COVID-19 might lead to doom for department store chains like Macy’s (NYSE:M) and JCPenney (NYSE:JCP). Even before COVID-19, several retailers were struggling to survive amid growing competition from Amazon and other online retailers. With the outbreak of COVID-19, Macy’s, JCPenney, and several other retailers temporarily closed their stores to curb the spread of the coronavirus.
Closing stores made the situation worse for battered department store chains. According to CNBC, JCPenney is in talks with its key lenders for a $450 million loan to navigate a possible bankruptcy. The mid-tier department store chain will likely file for bankruptcy today. According to sources, the bankruptcy filing might get delayed. Recently, retailers J.Crew and Neiman Marcus filed for bankruptcy.
Macy’s stock has fallen about 71% YTD (year-to-date). Nordstrom (NYSE:JWN), Kohl’s, and JCPenney stocks have fallen 62%, 68%, and 80%, respectively, YTD, as of May 13.
COVID-19 impacts Macy’s prospects
Starting on March 18, Macy’s temporarily closed its stores amid the COVID-19 pandemic. Meanwhile, the company’s e-commerce channels continued to accept orders. On March 20, the company withdrew its fiscal 2020 guidance due to uncertainty related to the pandemic. Macy’s also suspended its dividends and cut down on non-essential spending amid the crisis. The company announced that it reduced pay for all of its directors and senior management during the crisis. Macy’s CEO Jeff Gennette won’t receive any compensation. The company accessed its $1.5 billion revolving credit facility in March to maintain financial flexibility.
Amid the crisis, Macy’s EVP and CFO Paula Price will leave the company on May 31. She has been serving as the company’s CFO since July 2018. To ensure a smooth transition, Price will serve as Macy’s advisor through November 2020.
After declining for three consecutive years, Macy’s sales improved in fiscal 2018. However, the company’s sales declined in fiscal 2019 despite several strategic initiatives. Notably, in fiscal 2019, the net sales fell 1.6% to $24.6 billion. Also, the fiscal 2019 comparable sales fell 0.7% on an owned plus licensed basis.
In addition to the rivalry from online retailers, Macy’s and its peers face pressure from off-price retailers like TJX Companies. In an attempt to capture the growth in the off-price space, Macy’s opened 50 Backstage locations within its stores in fiscal 2019. The company operated six freestanding and 212 in-store Backstage locations as of February 1.
Question of survival
In February, Macy’s announced that it would close about 125 stores over the next three years. As of February 1, Macy’s operated 775 stores. The company plans to mainly close stores in lower-tier malls. The stores have been experiencing weak customer traffic. The company disclosed its plans to cut over 2,000 corporate jobs as part of its restructuring efforts. Macy’s aims to generate cost savings of $1.5 billion by 2020.
All of these plans were before COVID-19 intensified.
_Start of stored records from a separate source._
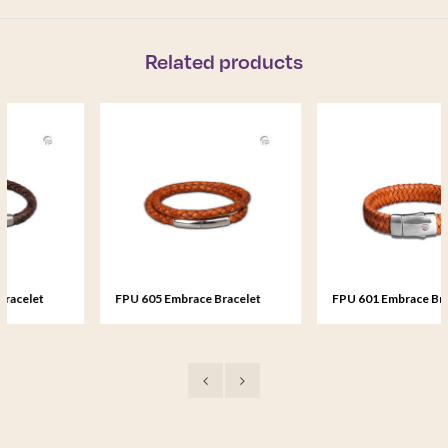
Related products
FPU 605 Embrace Bracelet
FPU 601 Embrace Bracelet
braided Leather
braided Leather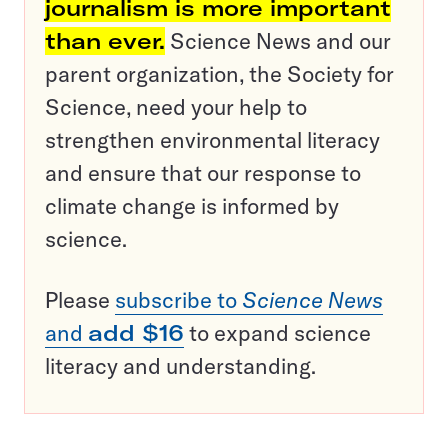
journalism is more important
than ever.
Science News and our
parent organization, the Society for
Science, need your help to
strengthen environmental literacy
and ensure that our response to
climate change is informed by
science.
Please
subscribe to
Science News
and
add $16
to expand science
literacy and understanding.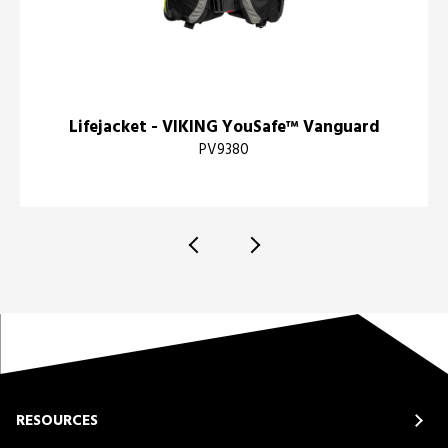
Lifejacket - VIKING YouSafe™ Vanguard
PV9380
RESOURCES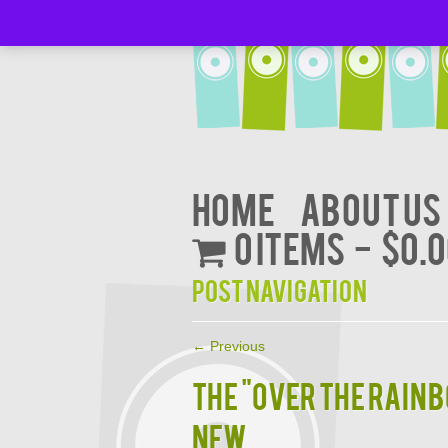
Home
About Us
0 items
$0.
Post navigation
←
Previous
THE "OVER THE RAIN
NEW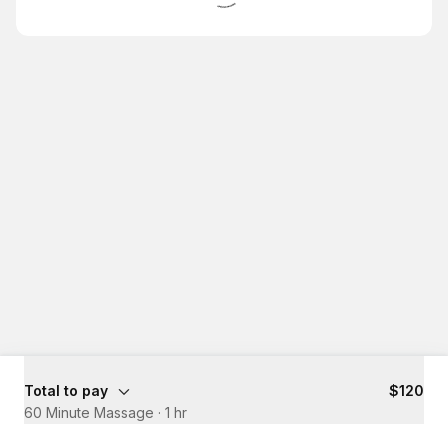
Total to pay
$120
60 Minute Massage
·
1 hr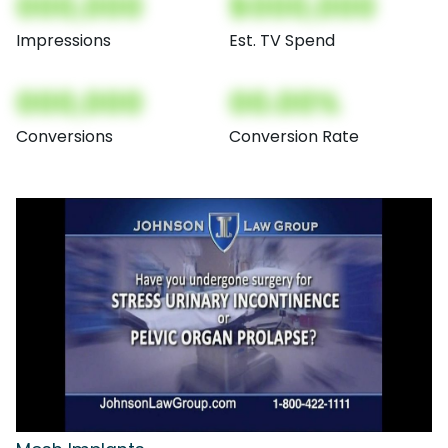
000,000
$000,000
Impressions
Est. TV Spend
000,000
00.00%
Conversions
Conversion Rate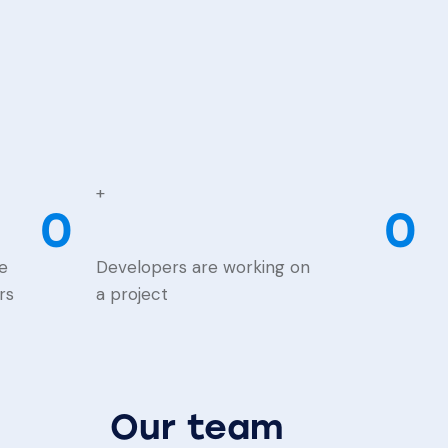
+
0
0
e
Developers are working on
rs
a project
Our team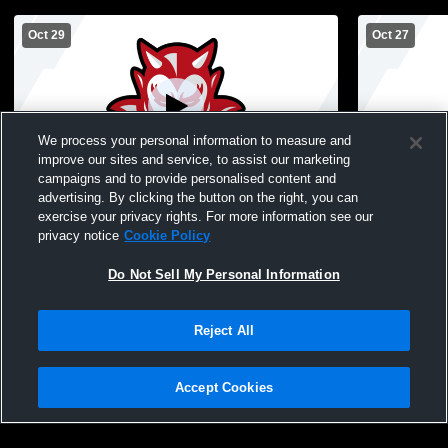
Oct 29
Oct 27
We process your personal information to measure and
improve our sites and service, to assist our marketing
campaigns and to provide personalised content and
advertising. By clicking the button on the right, you can
Dodd Football vs Hempstead
Freeport vs
exercise your privacy rights. For more information see our
Football
privacy notice
Cookie Policy
Do Not Sell My Personal Information
Reject All
Accept Cookies
Privacy Policy
|
Terms & Conditions
|
Software License Agreement
|
Do
Not Sell My Personal Information
|
Cookies
|
Security
Hudl is a product and service of Agile Sports Technologies, Inc. All text and design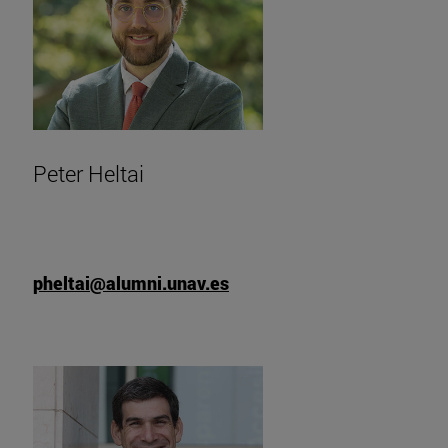
Peter Heltai
pheltai@alumni.unav.es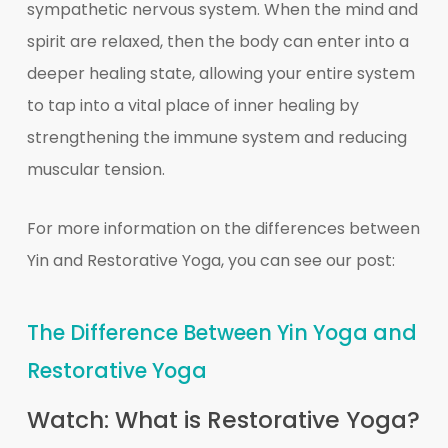
sympathetic nervous system. When the mind and
spirit are relaxed, then the body can enter into a
deeper healing state, allowing your entire system
to tap into a vital place of inner healing by
strengthening the immune system and reducing
muscular tension.
For more information on the differences between
Yin and Restorative Yoga, you can see our post:
The Difference Between Yin Yoga and
Restorative Yoga
Watch: What is Restorative Yoga?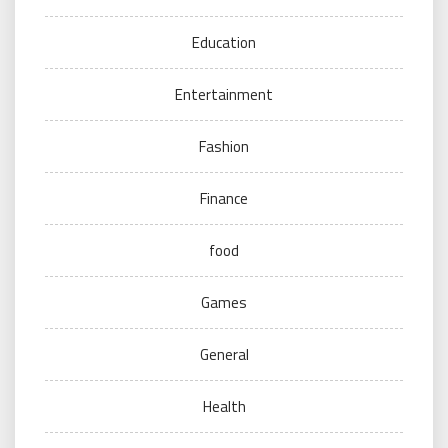
Education
Entertainment
Fashion
Finance
food
Games
General
Health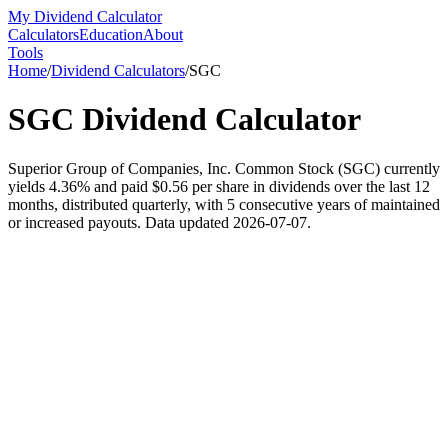
My Dividend Calculator
Calculators
Education
About
Tools
Home
/
Dividend Calculators
/
SGC
SGC
Dividend Calculator
Superior Group of Companies, Inc. Common Stock (SGC) currently
yields 4.36% and paid $0.56 per share in dividends over the last 12
months, distributed quarterly, with 5 consecutive years of maintained
or increased payouts. Data updated 2026-07-07.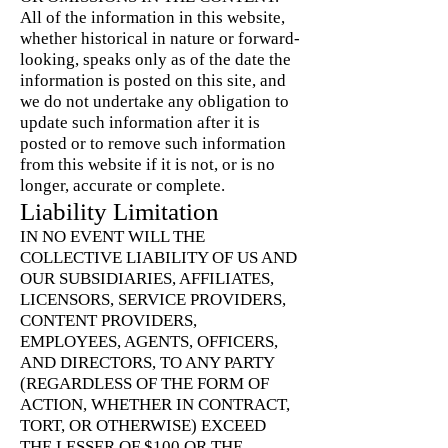
All of the information in this website,
whether historical in nature or forward-
looking, speaks only as of the date the
information is posted on this site, and
we do not undertake any obligation to
update such information after it is
posted or to remove such information
from this website if it is not, or is no
longer, accurate or complete.
Liability Limitation
IN NO EVENT WILL THE
COLLECTIVE LIABILITY OF US AND
OUR SUBSIDIARIES, AFFILIATES,
LICENSORS, SERVICE PROVIDERS,
CONTENT PROVIDERS,
EMPLOYEES, AGENTS, OFFICERS,
AND DIRECTORS, TO ANY PARTY
(REGARDLESS OF THE FORM OF
ACTION, WHETHER IN CONTRACT,
TORT, OR OTHERWISE) EXCEED
THE LESSER OF $100 OR THE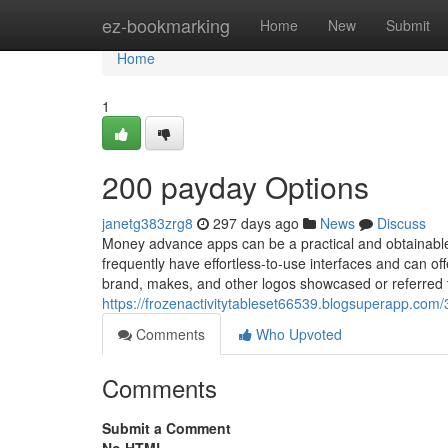
Home
ez-bookmarking
Home
New
Submit
Home
1
200 payday Options
janetg383zrg8
297 days ago
News
Discuss
Money advance apps can be a practical and obtainable
frequently have effortless-to-use interfaces and can off
brand, makes, and other logos showcased or referred to
https://frozenactivitytableset66539.blogsuperapp.co
Comments
Who Upvoted
Comments
Submit a Comment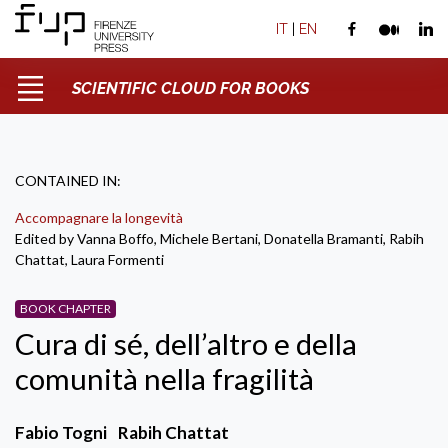
IT
|
EN
SCIENTIFIC CLOUD FOR BOOKS
CONTAINED IN:
Accompagnare la longevità
Edited by Vanna Boffo, Michele Bertani, Donatella Bramanti, Rabih
Chattat, Laura Formenti
BOOK CHAPTER
Cura di sé, dell’altro e della
comunità nella fragilità
Fabio Togni
Rabih Chattat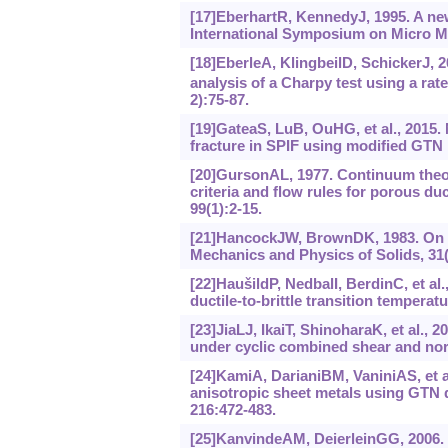
[17]EberhartR, KennedyJ, 1995. A new
International Symposium on Micro M
[18]EberleA, KlingbeilD, SchickerJ, 
analysis of a Charpy test using a r
2):75-87.
[19]GateaS, LuB, OuHG, et al., 2015. 
fracture in SPIF using modified GT
[20]GursonAL, 1977. Continuum theory
criteria and flow rules for porous du
99(1):2-15.
[21]HancockJW, BrownDK, 1983. On the 
Mechanics and Physics of Solids, 31(
[22]HaušildP, NedbalI, BerdinC, et al.
ductile-to-brittle transition tempera
[23]JiaLJ, IkaiT, ShinoharaK, et al., 2
under cyclic combined shear and norm
[24]KamiA, DarianiBM, VaniniAS, et al
anisotropic sheet metals using GTN 
216:472-483.
[25]KanvindeAM, DeierleinGG, 2006. T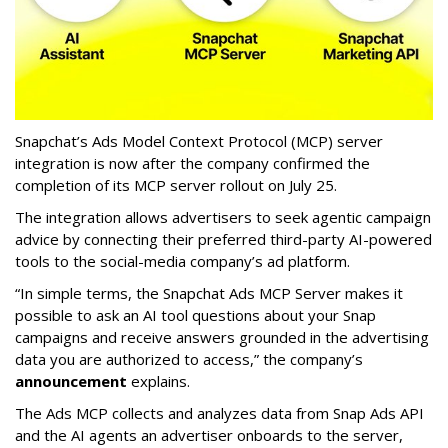
Snapchat’s Ads Model Context Protocol (MCP) server
integration is now after the company confirmed the
completion of its MCP server rollout on July 25.
The integration allows advertisers to seek agentic campaign
advice by connecting their preferred third-party AI-powered
tools to the social-media company’s ad platform.
“In simple terms, the Snapchat Ads MCP Server makes it
possible to ask an AI tool questions about your Snap
campaigns and receive answers grounded in the advertising
data you are authorized to access,” the company’s
announcement
explains.
The Ads MCP collects and analyzes data from Snap Ads API
and the AI agents an advertiser onboards to the server,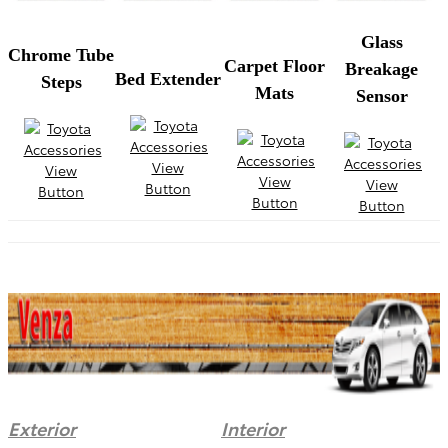
Glass
Chrome Tube
Carpet Floor
Breakage
Bed Extender
Steps
Mats
Sensor
Exterior
Interior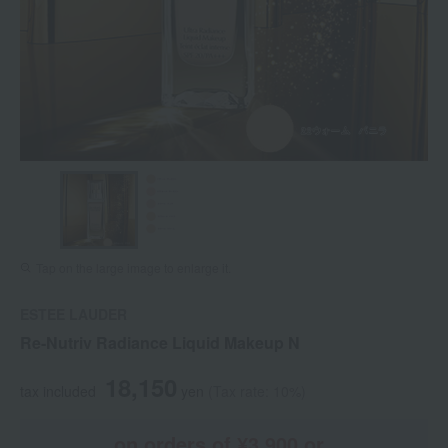
Tap on the large image to enlarge it.
ESTEE LAUDER
Re-Nutriv Radiance Liquid Makeup N
18,150
tax included
yen
(Tax rate: 10%)
on orders of ¥3,900 or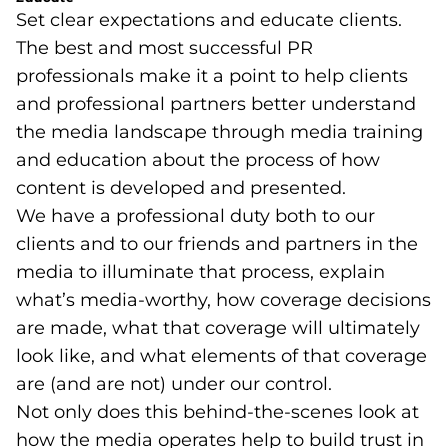
Set clear expectations and educate clients.
The best and most successful PR
professionals make it a point to help clients
and professional partners better understand
the media landscape through media training
and education about the process of how
content is developed and presented.
We have a professional duty both to our
clients and to our friends and partners in the
media to illuminate that process, explain
what’s media-worthy, how coverage decisions
are made, what that coverage will ultimately
look like, and what elements of that coverage
are (and are not) under our control.
Not only does this behind-the-scenes look at
how the media operates help to build trust in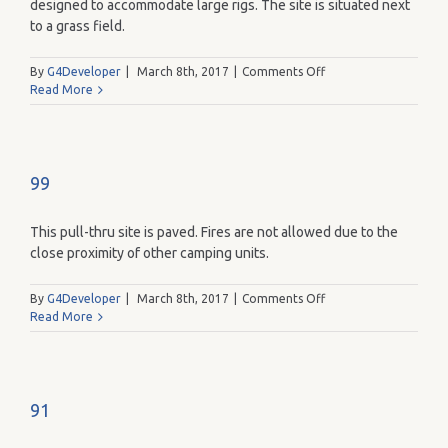
designed to accommodate large rigs. The site is situated next
to a grass field.
on
By
G4Developer
|
March 8th, 2017
|
Comments Off
102
Read More
99
This pull-thru site is paved. Fires are not allowed due to the
close proximity of other camping units.
on
By
G4Developer
|
March 8th, 2017
|
Comments Off
99
Read More
91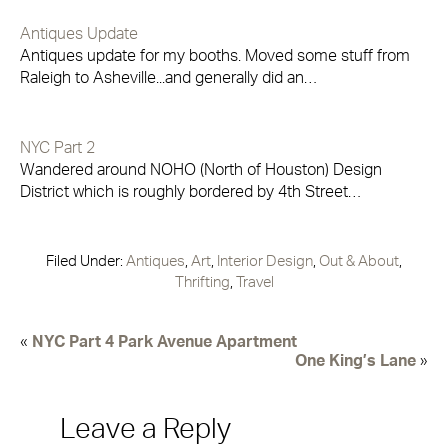
Antiques Update
Antiques update for my booths. Moved some stuff from
Raleigh to Asheville...and generally did an…
NYC Part 2
Wandered around NOHO (North of Houston) Design
District which is roughly bordered by 4th Street…
Filed Under:
Antiques
,
Art
,
Interior Design
,
Out & About
,
Thrifting
,
Travel
«
NYC Part 4 Park Avenue Apartment
One King’s Lane
»
Leave a Reply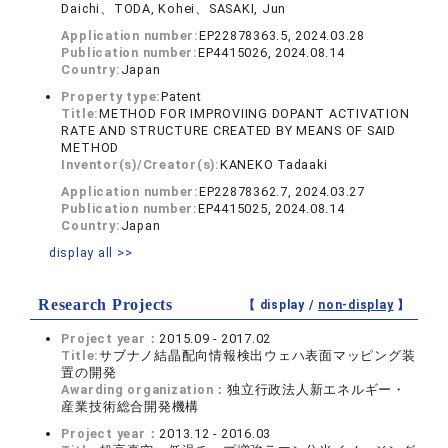
Daichi、TODA, Kohei、SASAKI, Jun
Application number:
EP22878363.5, 2024.03.28
Publication number:
EP4415026, 2024.08.14
Country:
Japan
Property type:
Patent
Title:
METHOD FOR IMPROVIING DOPANT ACTIVATION
RATE AND STRUCTURE CREATED BY MEANS OF SAID
METHOD
Inventor(s)/Creator(s):
KANEKO Tadaaki
Application number:
EP22878362.7, 2024.03.27
Publication number:
EP4415025, 2024.08.14
Country:
Japan
display all >>
Research Projects
【 display /
non-display
】
Project year：
2015.09 - 2017.02
Title:
サブナノ結晶配向情報検出ウェハ表面マッピング装
置の開発
Awarding organization：
独立行政法人新エネルギー・
産業技術総合開発機構
Project year：
2013.12 - 2016.03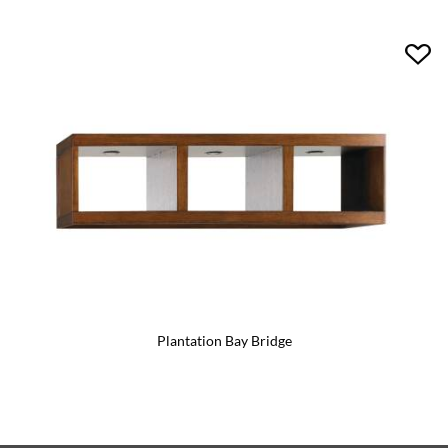
Plantation Bay Bridge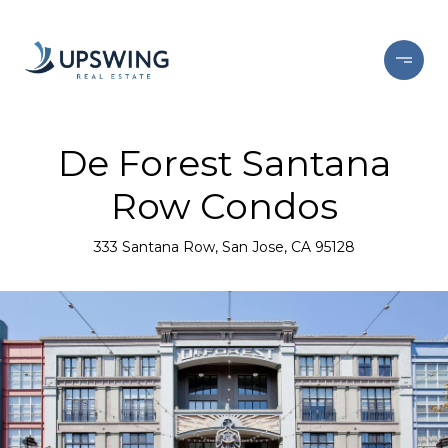
De Forest Santana
Row Condos
333 Santana Row, San Jose, CA 95128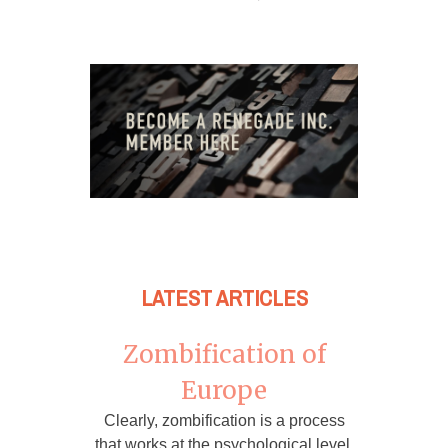
LATEST ARTICLES
Zombification of
Europe
Clearly, zombification is a process
that works at the psychological level,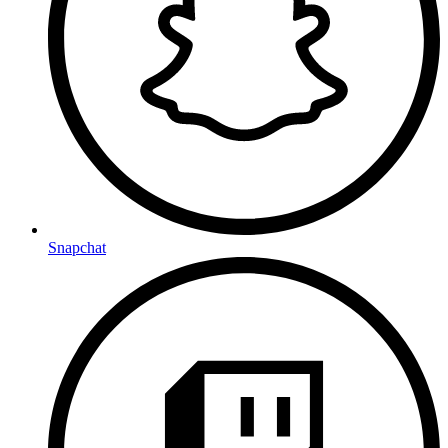
Snapchat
Now, the company might take more stringent actions to ensure its survival. Recently, Macy’s CEO stated that the company will emerge from the pandemic as a smaller organization. However, he didn’t provide any specific details about whether the company intends to close more stores than planned.
Also, Macy’s might raise $5 billion in debt to sail through the COVID-19 crisis. The company had long-term debt of $3.6 billion at the end of fiscal 2019.
Meanwhile, Macy’s is gradually opening its stores and carefully assessing the COVID-19 situation. The company has also delayed the announcement of its first-quarter results to July 1. However, the company intends to provide two updates before the results. Recently, Bloomberg disclosed that Czech billionaire Daniel Kretinsky bought a stake in Macy’s, which made him one of the top five shareholders. According to Bloomberg, the move followed Macy’s announcement of the delay in its first-quarter earnings report.
Even though Macy’s will reopen its stores in a phased manner, you can’t expect its sales to bounce back. Given the significant level of unemployment, discretionary spending will likely decline. Also, spending on clothing and other merchandise might be less due to work-from-home restrictions.
Macy’s, like other department stores, appears to be in a very critical situation.